You're right, GB. The Queen doesn't need to see a dick pic. She has Sir Loin, her horse. And you know what the say about horses. No wonder she's still smiling well into her 90s.
"'Tis a poor workman who blames his tools." Most men are clueless when it comes to women's needs and desires. It is a wonder our species has survived this long. We could learn from our hairier predecessors.
Robyn, perhaps she could also choose between other royalty like the Count of Basie, Duke of Ellington, or the Earl of Cloves, for example.
I used to get the occasional dick pic in my messenger for either yahoo or fb. But I got rid of all the guys that did it so I don't get them much anymore. I have a picture to send as a response now though. It's of a woman slicing down the middle of a raw sausage with a large knife. lol
Anne Marie: Haha, I just knew you'd received some pictures! Have you ever laughed at a dick?

Mistress Maddie: Would you say you could match any dick to a face, Mistress?

Pipe Tobacco: Your wife is the finest of ladies, Professor. Please send her my regards.

Harry Hamid: It's probably a complex from boyhood. They expect girls to admire their toys.

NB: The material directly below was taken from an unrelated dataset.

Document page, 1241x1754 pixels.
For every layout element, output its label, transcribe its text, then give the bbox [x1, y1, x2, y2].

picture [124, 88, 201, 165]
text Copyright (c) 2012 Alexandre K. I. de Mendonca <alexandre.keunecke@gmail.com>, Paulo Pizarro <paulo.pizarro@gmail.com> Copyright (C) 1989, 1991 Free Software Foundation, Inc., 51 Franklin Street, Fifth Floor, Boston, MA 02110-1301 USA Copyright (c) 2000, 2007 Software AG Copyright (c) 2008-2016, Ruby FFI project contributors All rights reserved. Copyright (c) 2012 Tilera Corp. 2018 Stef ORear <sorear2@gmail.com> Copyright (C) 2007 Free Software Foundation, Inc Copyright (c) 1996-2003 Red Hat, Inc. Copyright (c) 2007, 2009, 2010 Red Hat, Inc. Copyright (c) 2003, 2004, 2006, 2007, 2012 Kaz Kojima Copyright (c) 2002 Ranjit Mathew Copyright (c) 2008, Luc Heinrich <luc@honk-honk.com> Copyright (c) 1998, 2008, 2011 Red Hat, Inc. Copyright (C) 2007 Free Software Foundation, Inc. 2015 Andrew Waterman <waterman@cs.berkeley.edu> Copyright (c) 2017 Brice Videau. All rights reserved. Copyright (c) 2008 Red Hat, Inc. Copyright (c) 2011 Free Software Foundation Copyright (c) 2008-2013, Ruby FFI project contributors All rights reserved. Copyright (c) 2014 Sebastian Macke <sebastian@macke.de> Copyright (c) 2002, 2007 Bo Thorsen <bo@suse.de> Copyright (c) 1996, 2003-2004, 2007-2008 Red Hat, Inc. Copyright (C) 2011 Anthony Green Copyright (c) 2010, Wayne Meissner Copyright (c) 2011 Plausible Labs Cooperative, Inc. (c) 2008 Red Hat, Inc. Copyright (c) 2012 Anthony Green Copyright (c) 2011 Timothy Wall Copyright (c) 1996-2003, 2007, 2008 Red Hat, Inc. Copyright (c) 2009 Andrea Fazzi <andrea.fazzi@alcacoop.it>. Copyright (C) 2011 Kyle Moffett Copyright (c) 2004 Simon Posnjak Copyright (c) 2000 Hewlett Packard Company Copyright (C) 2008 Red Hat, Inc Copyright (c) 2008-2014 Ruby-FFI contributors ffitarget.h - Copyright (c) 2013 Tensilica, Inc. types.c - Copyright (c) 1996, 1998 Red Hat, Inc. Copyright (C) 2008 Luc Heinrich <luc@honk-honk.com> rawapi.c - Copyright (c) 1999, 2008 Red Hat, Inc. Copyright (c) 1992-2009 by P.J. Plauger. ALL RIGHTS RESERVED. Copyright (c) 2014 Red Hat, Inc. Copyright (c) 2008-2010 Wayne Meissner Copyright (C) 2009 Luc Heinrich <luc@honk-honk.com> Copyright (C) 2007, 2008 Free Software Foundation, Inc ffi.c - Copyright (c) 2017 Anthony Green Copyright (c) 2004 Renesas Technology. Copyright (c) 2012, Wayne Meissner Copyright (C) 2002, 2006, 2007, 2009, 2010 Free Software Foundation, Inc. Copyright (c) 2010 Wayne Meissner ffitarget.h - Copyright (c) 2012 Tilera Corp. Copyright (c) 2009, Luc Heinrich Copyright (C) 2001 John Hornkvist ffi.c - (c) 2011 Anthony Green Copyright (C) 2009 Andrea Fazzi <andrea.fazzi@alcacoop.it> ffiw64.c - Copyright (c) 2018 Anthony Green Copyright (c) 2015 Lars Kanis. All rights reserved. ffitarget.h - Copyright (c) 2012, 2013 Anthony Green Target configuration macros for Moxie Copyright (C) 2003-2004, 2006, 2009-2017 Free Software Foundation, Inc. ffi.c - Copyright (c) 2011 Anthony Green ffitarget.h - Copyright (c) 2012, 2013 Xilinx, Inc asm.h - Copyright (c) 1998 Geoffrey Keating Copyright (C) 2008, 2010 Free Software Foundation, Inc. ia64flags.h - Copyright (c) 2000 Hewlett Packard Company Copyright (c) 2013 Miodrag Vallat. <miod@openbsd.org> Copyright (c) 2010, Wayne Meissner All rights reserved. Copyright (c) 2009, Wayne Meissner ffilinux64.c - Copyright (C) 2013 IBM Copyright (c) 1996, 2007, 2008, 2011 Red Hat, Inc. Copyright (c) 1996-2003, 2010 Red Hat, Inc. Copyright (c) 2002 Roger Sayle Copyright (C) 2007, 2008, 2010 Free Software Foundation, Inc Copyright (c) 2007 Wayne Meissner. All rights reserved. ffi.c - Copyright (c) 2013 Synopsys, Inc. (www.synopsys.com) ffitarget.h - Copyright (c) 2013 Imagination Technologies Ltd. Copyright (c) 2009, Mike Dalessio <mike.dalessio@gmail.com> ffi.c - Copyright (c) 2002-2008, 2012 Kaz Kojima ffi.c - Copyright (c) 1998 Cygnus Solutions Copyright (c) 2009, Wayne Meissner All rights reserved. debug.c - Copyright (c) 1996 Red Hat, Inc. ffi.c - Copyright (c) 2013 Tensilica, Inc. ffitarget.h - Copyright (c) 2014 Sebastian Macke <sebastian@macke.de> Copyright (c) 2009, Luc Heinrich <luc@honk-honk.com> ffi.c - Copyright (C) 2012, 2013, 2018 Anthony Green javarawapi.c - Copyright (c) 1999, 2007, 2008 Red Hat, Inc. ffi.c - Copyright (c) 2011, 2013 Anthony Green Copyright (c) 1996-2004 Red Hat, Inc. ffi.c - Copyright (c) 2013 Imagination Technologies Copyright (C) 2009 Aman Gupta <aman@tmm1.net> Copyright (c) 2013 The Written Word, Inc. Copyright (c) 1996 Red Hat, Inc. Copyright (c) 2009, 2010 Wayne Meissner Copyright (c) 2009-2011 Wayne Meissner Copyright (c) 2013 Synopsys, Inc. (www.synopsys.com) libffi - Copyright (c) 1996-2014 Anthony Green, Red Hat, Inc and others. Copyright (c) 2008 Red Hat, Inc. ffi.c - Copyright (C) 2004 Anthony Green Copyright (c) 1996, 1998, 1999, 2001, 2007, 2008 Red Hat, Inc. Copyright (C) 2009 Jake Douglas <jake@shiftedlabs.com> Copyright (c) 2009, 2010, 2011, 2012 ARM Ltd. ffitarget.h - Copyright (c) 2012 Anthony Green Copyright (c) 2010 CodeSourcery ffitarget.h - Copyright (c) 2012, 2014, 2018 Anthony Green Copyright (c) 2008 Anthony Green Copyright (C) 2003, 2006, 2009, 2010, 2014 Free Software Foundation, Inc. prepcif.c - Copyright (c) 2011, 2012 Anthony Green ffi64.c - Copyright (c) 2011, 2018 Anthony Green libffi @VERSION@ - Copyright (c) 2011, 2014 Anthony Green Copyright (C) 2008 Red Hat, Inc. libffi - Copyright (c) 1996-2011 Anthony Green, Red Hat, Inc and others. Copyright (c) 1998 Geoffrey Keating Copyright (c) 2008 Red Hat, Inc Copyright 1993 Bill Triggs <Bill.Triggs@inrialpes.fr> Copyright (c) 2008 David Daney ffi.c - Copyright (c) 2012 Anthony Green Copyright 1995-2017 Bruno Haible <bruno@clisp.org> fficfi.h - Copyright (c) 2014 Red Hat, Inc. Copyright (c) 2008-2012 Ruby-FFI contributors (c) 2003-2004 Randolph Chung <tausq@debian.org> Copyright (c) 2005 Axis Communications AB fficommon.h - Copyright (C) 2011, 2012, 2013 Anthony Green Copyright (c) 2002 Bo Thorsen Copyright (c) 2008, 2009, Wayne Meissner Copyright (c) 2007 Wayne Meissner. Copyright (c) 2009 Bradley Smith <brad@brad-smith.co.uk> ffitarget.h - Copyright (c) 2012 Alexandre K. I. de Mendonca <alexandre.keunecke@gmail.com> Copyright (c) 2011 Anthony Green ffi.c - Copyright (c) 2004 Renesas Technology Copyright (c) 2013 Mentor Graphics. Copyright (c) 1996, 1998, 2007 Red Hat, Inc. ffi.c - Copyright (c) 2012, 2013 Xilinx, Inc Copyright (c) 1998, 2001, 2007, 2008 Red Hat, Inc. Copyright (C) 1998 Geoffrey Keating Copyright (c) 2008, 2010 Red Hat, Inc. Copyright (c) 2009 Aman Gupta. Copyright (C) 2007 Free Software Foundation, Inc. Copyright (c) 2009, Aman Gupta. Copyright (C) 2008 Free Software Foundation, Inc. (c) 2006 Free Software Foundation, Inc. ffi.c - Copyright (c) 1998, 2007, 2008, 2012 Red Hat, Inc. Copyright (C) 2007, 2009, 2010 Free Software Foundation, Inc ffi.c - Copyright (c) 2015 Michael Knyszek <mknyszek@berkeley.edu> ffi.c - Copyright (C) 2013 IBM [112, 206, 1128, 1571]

Shoshanah: Don't tell me you've received them too!

Robyn: I can't believe the Queen has knighted her own horse, Robyn! That would be like Caligula making his horse a Consul!

Jono: Maybe they can't be bothered to read all the women's magazines. You won't acquire a new skill without doing your homework.

Mary: You too, Mary! Is there a woman on the internet who hasn't been sent a dick pic?
She should have sent him the postcode of an evil, dick tying, Dominatrix who could have catheterised him to his chastity belt. However, I applaud her cunning.
It could have been worse... she could have sent him to Nigel Farage's house
I suspect Her Majesty would not be amused.
Or maybe so.
Oh, those kooky Windsors!
I have a girl friend (as opposed to a girlfriend) who says she and her friends encourage men to send them dick pics. They get together at a bar and compare pics and laugh at the men. Who can blame them?
Haha. Jono and GB, yeah, the Queen and her horse. No one could compete. She's always riding that thing, and smiling.
Jules: That's not a bad idea, Jules, but who would have paid the dominatrix? They don't work for free, y'know! :)

Jimmy: He would have thought she was hiding in Nigel's cellar.

Al: All I can say is that you wouldn't be able to tell from the expression on her face.

Exile: I wonder what percentage of women have ever laughed at a man's dick. It's probably higher than one would think.